The Company intends to use the net proceeds from the Offering and the underwriters’ exercise of the Overallotment Option, together with drawings under its revolving credit facility and/or cash on hand, to purchase from the Company’s subsidiary Williams Partners L.P. (“WPZ”) up to 16,360,133 additional common units representing limited partner interests in WPZ (“WPZ Common Units”) in connection with WPZ’s previously announced acquisition of Caiman Eastern Midstream, LLC from Caiman Energy, LLC (the “Caiman Acquisition”). Any such net proceeds not used to purchase additional WPZ Common Units in connection with the Caiman Acquisition will be used for general corporate purposes.

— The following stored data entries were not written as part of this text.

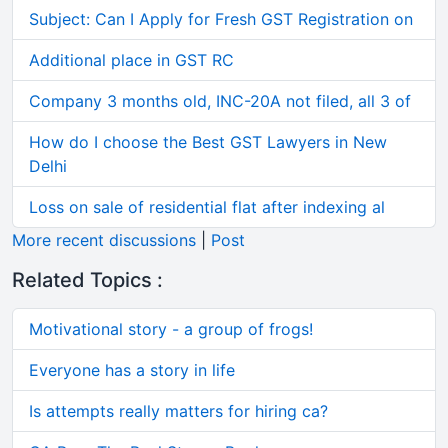
Subject: Can I Apply for Fresh GST Registration on
Additional place in GST RC
Company 3 months old, INC-20A not filed, all 3 of
How do I choose the Best GST Lawyers in New
Delhi
Loss on sale of residential flat after indexing al
More recent discussions
|
Post
Related Topics :
Motivational story - a group of frogs!
Everyone has a story in life
Is attempts really matters for hiring ca?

Item 9.01. Financial Statements and Exhibits.

(d) Exhibits.

 

Exhibit No.

  

Description

1.1    Underwriting Agreement, dated March 29, 2012, by and among The Williams Companies, Inc., and Barclays Capital Inc., Citigroup Global Markets Inc., UBS Securities LLC, Deutsche Bank Securities, Inc. and J.P. Morgan Securities LLC, as representatives of the underwriters named in Schedule 1 thereto.
5.1    Opinion of Gibson, Dunn & Crutcher LLP.
99.1    Press release dated March 29, 2012.
99.2    Press release dated March 29, 2012.


SIGNATURE

Pursuant to the requirements of the Securities Exchange Act of 1934, the registrant has duly caused this report to be signed on its behalf by the undersigned hereunto duly authorized.

 

THE WILLIAMS COMPANIES, INC.
By:   /s/ Sarah C. Miller
 

Sarah C. Miller

Assistant General Counsel and Corporate Secretary

DATED: April 2, 2012


EXHIBIT INDEX

 

Exhibit No.

  

Description

1.1    Underwriting Agreement, dated March 29, 2012, by and among The Williams Companies, Inc., and Barclays Capital Inc., Citigroup Global Markets Inc., UBS Securities LLC, Deutsche Bank Securities, Inc. and J.P. Morgan Securities LLC, as representatives of the underwriters named in Schedule 1 thereto.
5.1    Opinion of Gibson, Dunn & Crutcher LLP.
99.1    Press release dated March 29, 2012.
99.2    Press release dated March 29, 2012.